Law #9: Corruption “not existing” isn’t possible, in real life, or in government.

It’s nice, and idyllic, to imagine a world where every elected official represents the best interests of the citizens who elected them, not the corporations that contributed significant sums of money to pay for the ads that got them elected by misleading those citizens one way or the other. But the reality is, no matter how hard we try to elect officials who care about citizens, the environment, and the future of our planet, someone’s going to make it into office who is willing to short-sheet the Constitution, your rights, the environment, and mortgage the future of our children, children’s children, ad nauseam so that they can make money in the short term. It would be great if the officials we elect recognized that, like a dream, when you die, you can’t take the material things with you, that the best gift you can give to the future is a future. It breaks my heart to think about how the true patriots that fought, and those who died, in the Revolutionary War, would hang their head in shame to see how low career politicians today will sink to get re-elected and retire wealthy. But until we collectively elect a better government, we have to communicate with our representatives, tell them when we disagree with them, and remind them who put them there – and who will remove them from office if they don’t start representing the interests of American citizens – both present and future.

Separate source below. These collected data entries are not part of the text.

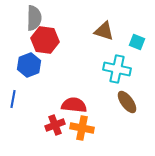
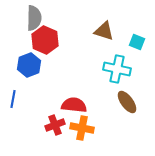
red hexagon: rotated 16 degrees clockwise
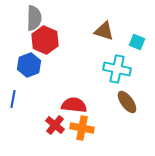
red cross: rotated 30 degrees counterclockwise
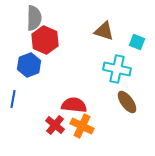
orange cross: moved 2 px up; rotated 15 degrees clockwise
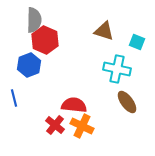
gray semicircle: moved 2 px down
blue line: moved 1 px right, 1 px up; rotated 24 degrees counterclockwise
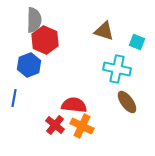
blue line: rotated 24 degrees clockwise
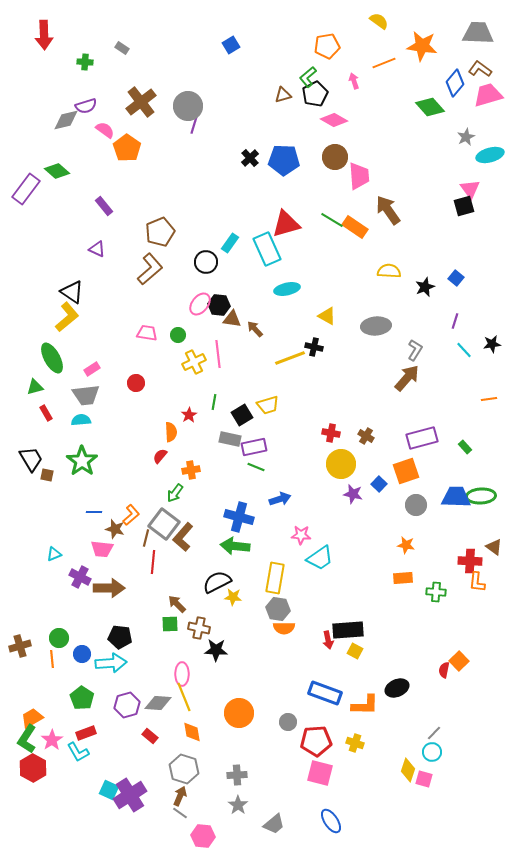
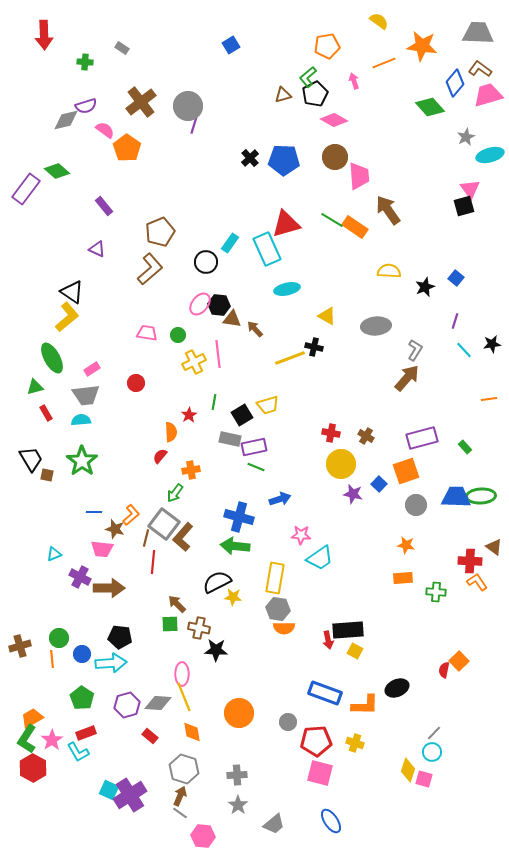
orange L-shape at (477, 582): rotated 140 degrees clockwise
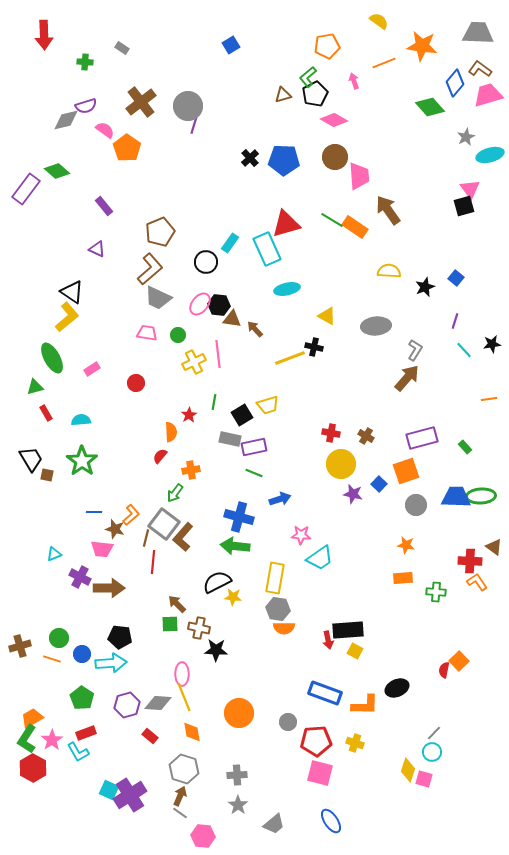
gray trapezoid at (86, 395): moved 72 px right, 97 px up; rotated 32 degrees clockwise
green line at (256, 467): moved 2 px left, 6 px down
orange line at (52, 659): rotated 66 degrees counterclockwise
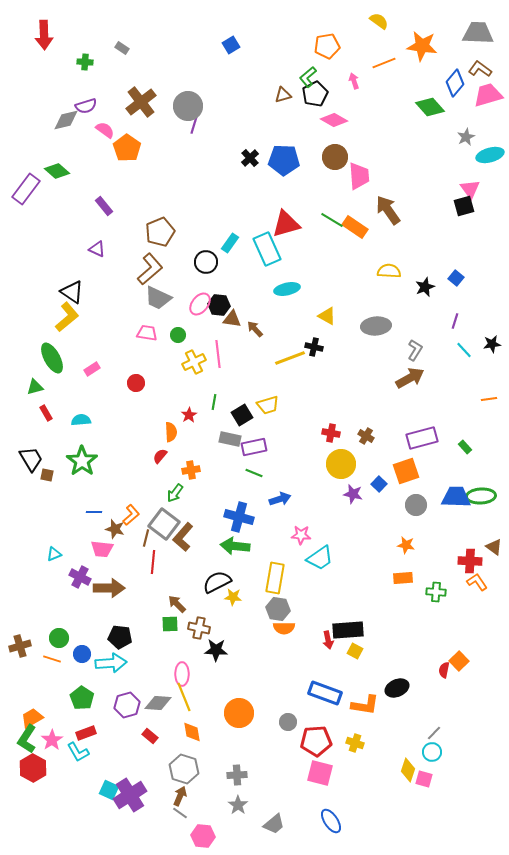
brown arrow at (407, 378): moved 3 px right; rotated 20 degrees clockwise
orange L-shape at (365, 705): rotated 8 degrees clockwise
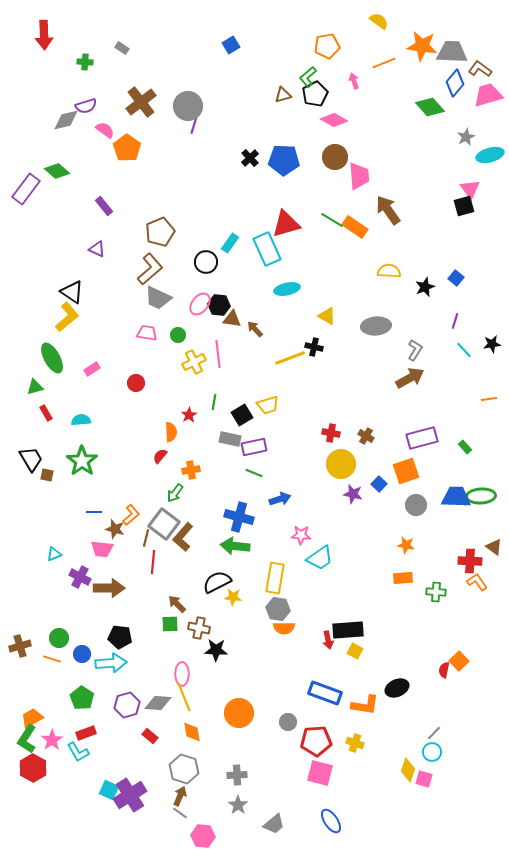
gray trapezoid at (478, 33): moved 26 px left, 19 px down
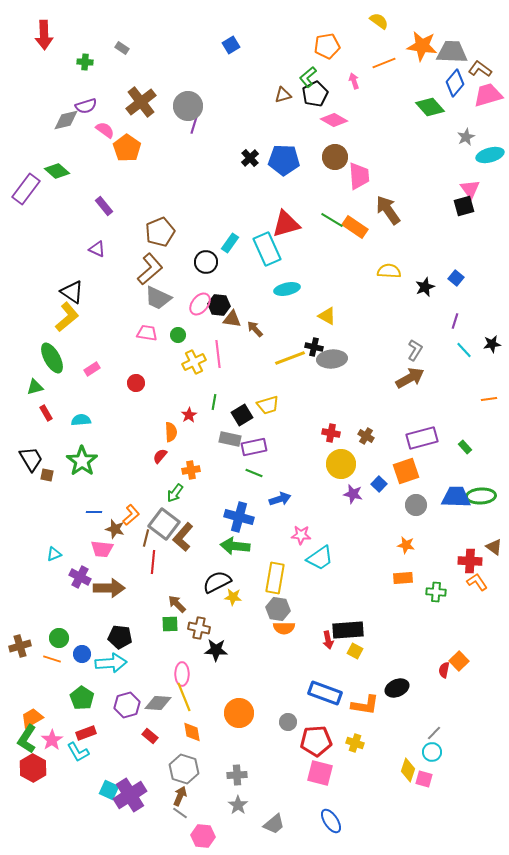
gray ellipse at (376, 326): moved 44 px left, 33 px down
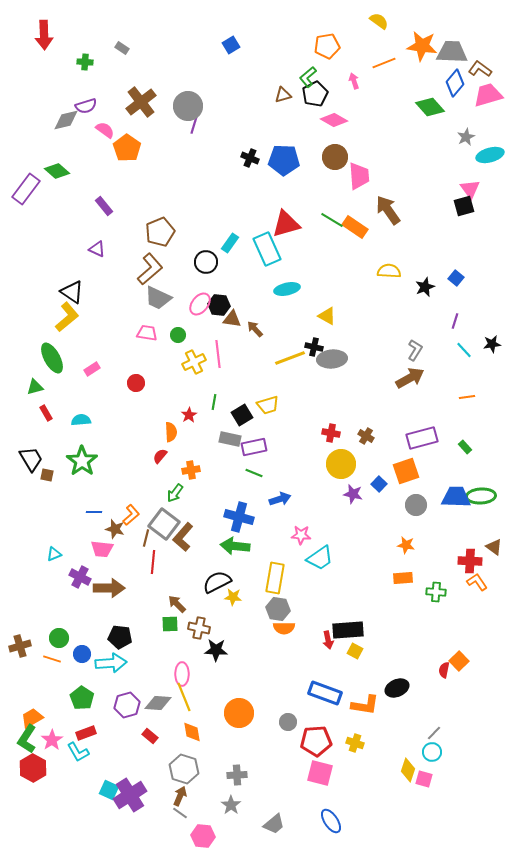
black cross at (250, 158): rotated 24 degrees counterclockwise
orange line at (489, 399): moved 22 px left, 2 px up
gray star at (238, 805): moved 7 px left
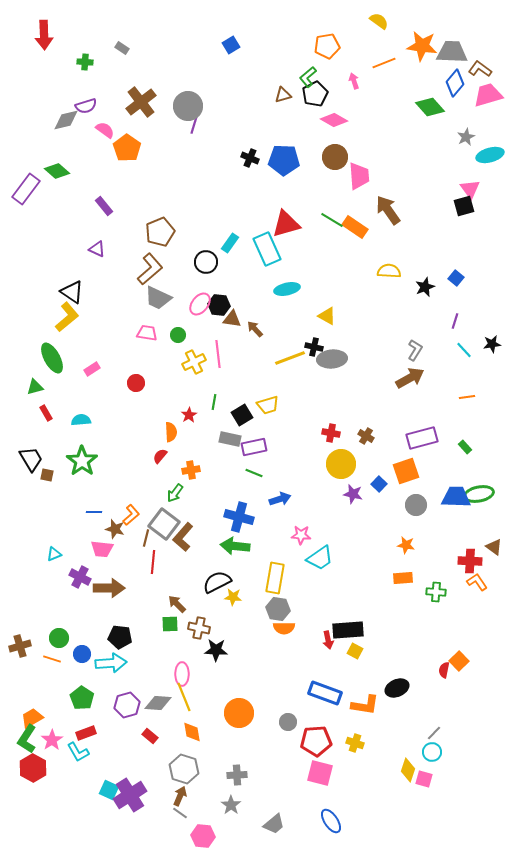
green ellipse at (481, 496): moved 2 px left, 2 px up; rotated 8 degrees counterclockwise
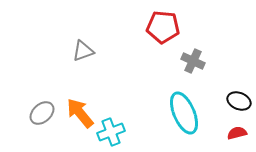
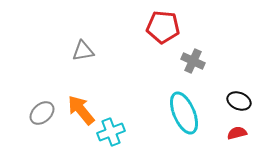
gray triangle: rotated 10 degrees clockwise
orange arrow: moved 1 px right, 3 px up
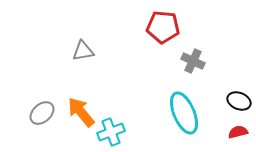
orange arrow: moved 2 px down
red semicircle: moved 1 px right, 1 px up
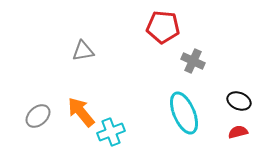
gray ellipse: moved 4 px left, 3 px down
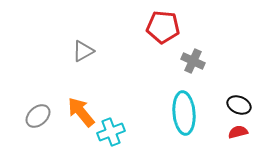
gray triangle: rotated 20 degrees counterclockwise
black ellipse: moved 4 px down
cyan ellipse: rotated 18 degrees clockwise
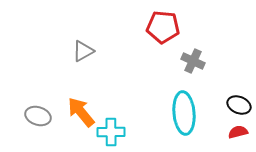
gray ellipse: rotated 60 degrees clockwise
cyan cross: rotated 20 degrees clockwise
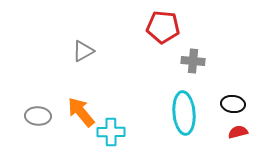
gray cross: rotated 20 degrees counterclockwise
black ellipse: moved 6 px left, 1 px up; rotated 15 degrees counterclockwise
gray ellipse: rotated 15 degrees counterclockwise
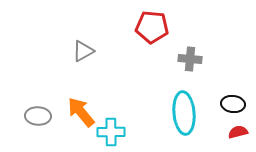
red pentagon: moved 11 px left
gray cross: moved 3 px left, 2 px up
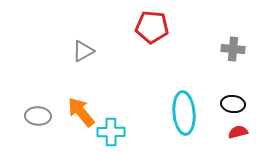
gray cross: moved 43 px right, 10 px up
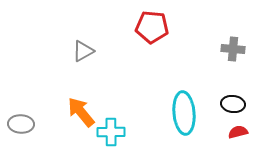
gray ellipse: moved 17 px left, 8 px down
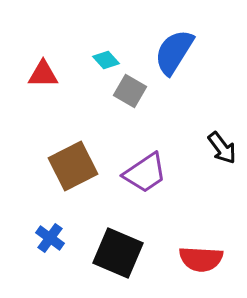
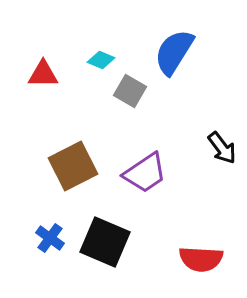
cyan diamond: moved 5 px left; rotated 24 degrees counterclockwise
black square: moved 13 px left, 11 px up
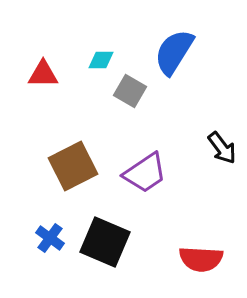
cyan diamond: rotated 24 degrees counterclockwise
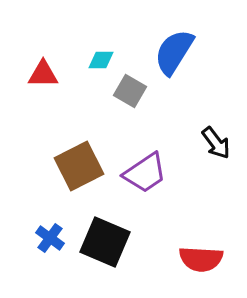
black arrow: moved 6 px left, 5 px up
brown square: moved 6 px right
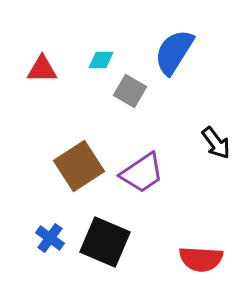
red triangle: moved 1 px left, 5 px up
brown square: rotated 6 degrees counterclockwise
purple trapezoid: moved 3 px left
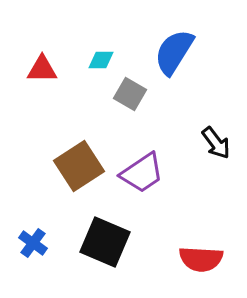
gray square: moved 3 px down
blue cross: moved 17 px left, 5 px down
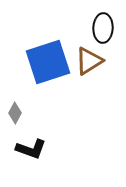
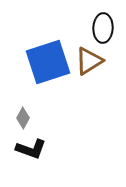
gray diamond: moved 8 px right, 5 px down
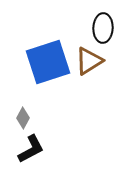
black L-shape: rotated 48 degrees counterclockwise
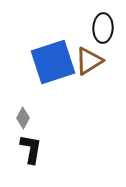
blue square: moved 5 px right
black L-shape: rotated 52 degrees counterclockwise
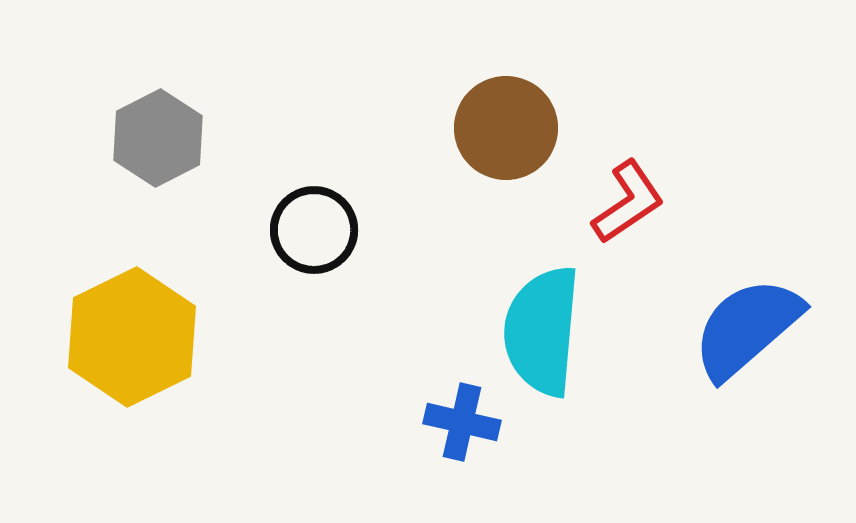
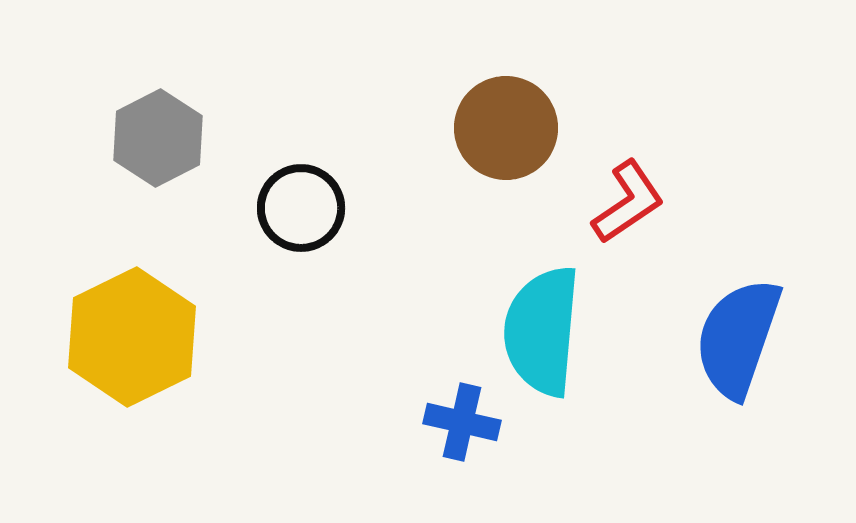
black circle: moved 13 px left, 22 px up
blue semicircle: moved 9 px left, 10 px down; rotated 30 degrees counterclockwise
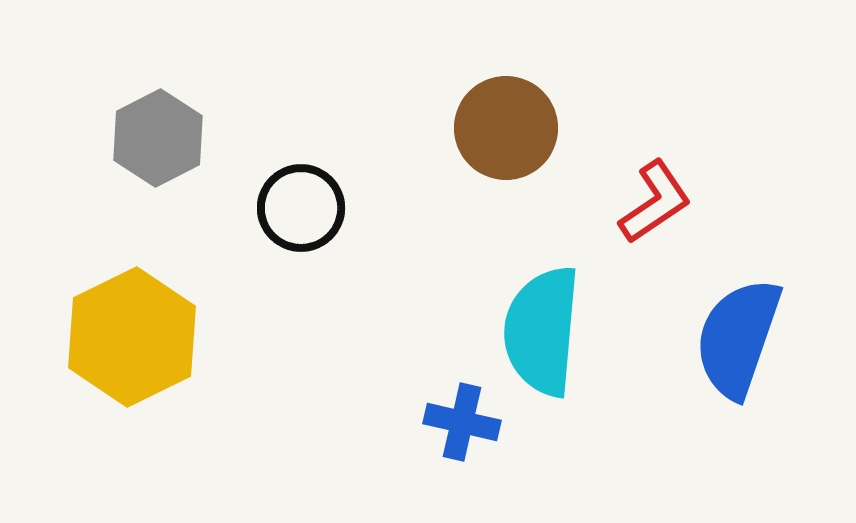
red L-shape: moved 27 px right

Law #10: The Constitution is not a panacea.

The documents created by, intent of, and rights outlined by, the Declaration of Independence, the Constitution, and the Bill of Rights, are key to the freedoms we have enjoyed for over 200 years. But as you can see if you look very closely at all, special interests will offer to buy, and legislators will sell, our freedoms, our rights, and the integrity that our Founding Fathers fought to outline as the foundation of our country. These documents are not enforced every day. You have to fight for them, and remind our elected officials what they were hired to stand for. These documents and what they outline are the foundation, the bedrock, of our democracy. While legislators may be willing to pass legislation that waves the finger at the Founding Fathers and what they fought for, it is up to us to remind these elected officials that in doing so, they are not representing us, or what this country was founded upon, and what it stands for.

I know. This post was kind of a downer. But frankly, I’m rather upset. I can find a handful of elected officials who are willing to represent the interest of Americans over American companies. In DC, and in Washington state, my officials are not willing to stand up to special interest money to preserve my rights, to preserve the integrity of our food, our environment, and the future of our planet – and I’m tired of it.

This fall, get to know your candidates. Turn off your damn TV during September, October and November of 2012. Seriously. Turn it off. Get off your couch, and go meet the candidates who are asking you to elect (or re-elect) them. Ask them deep, probing questions. Interview them like you were hiring them for a job that your life, and the lives of future generations depended upon. And VOTE. Vote like your vote matters in their hiring decision. Because you are hiring them, and many of the decisions they make can, and in some cases will affect the lives of everyone else on this planet – forever. Stop electing people who are willing to sell out our country on you, your family, your friends, and future generations of Americans.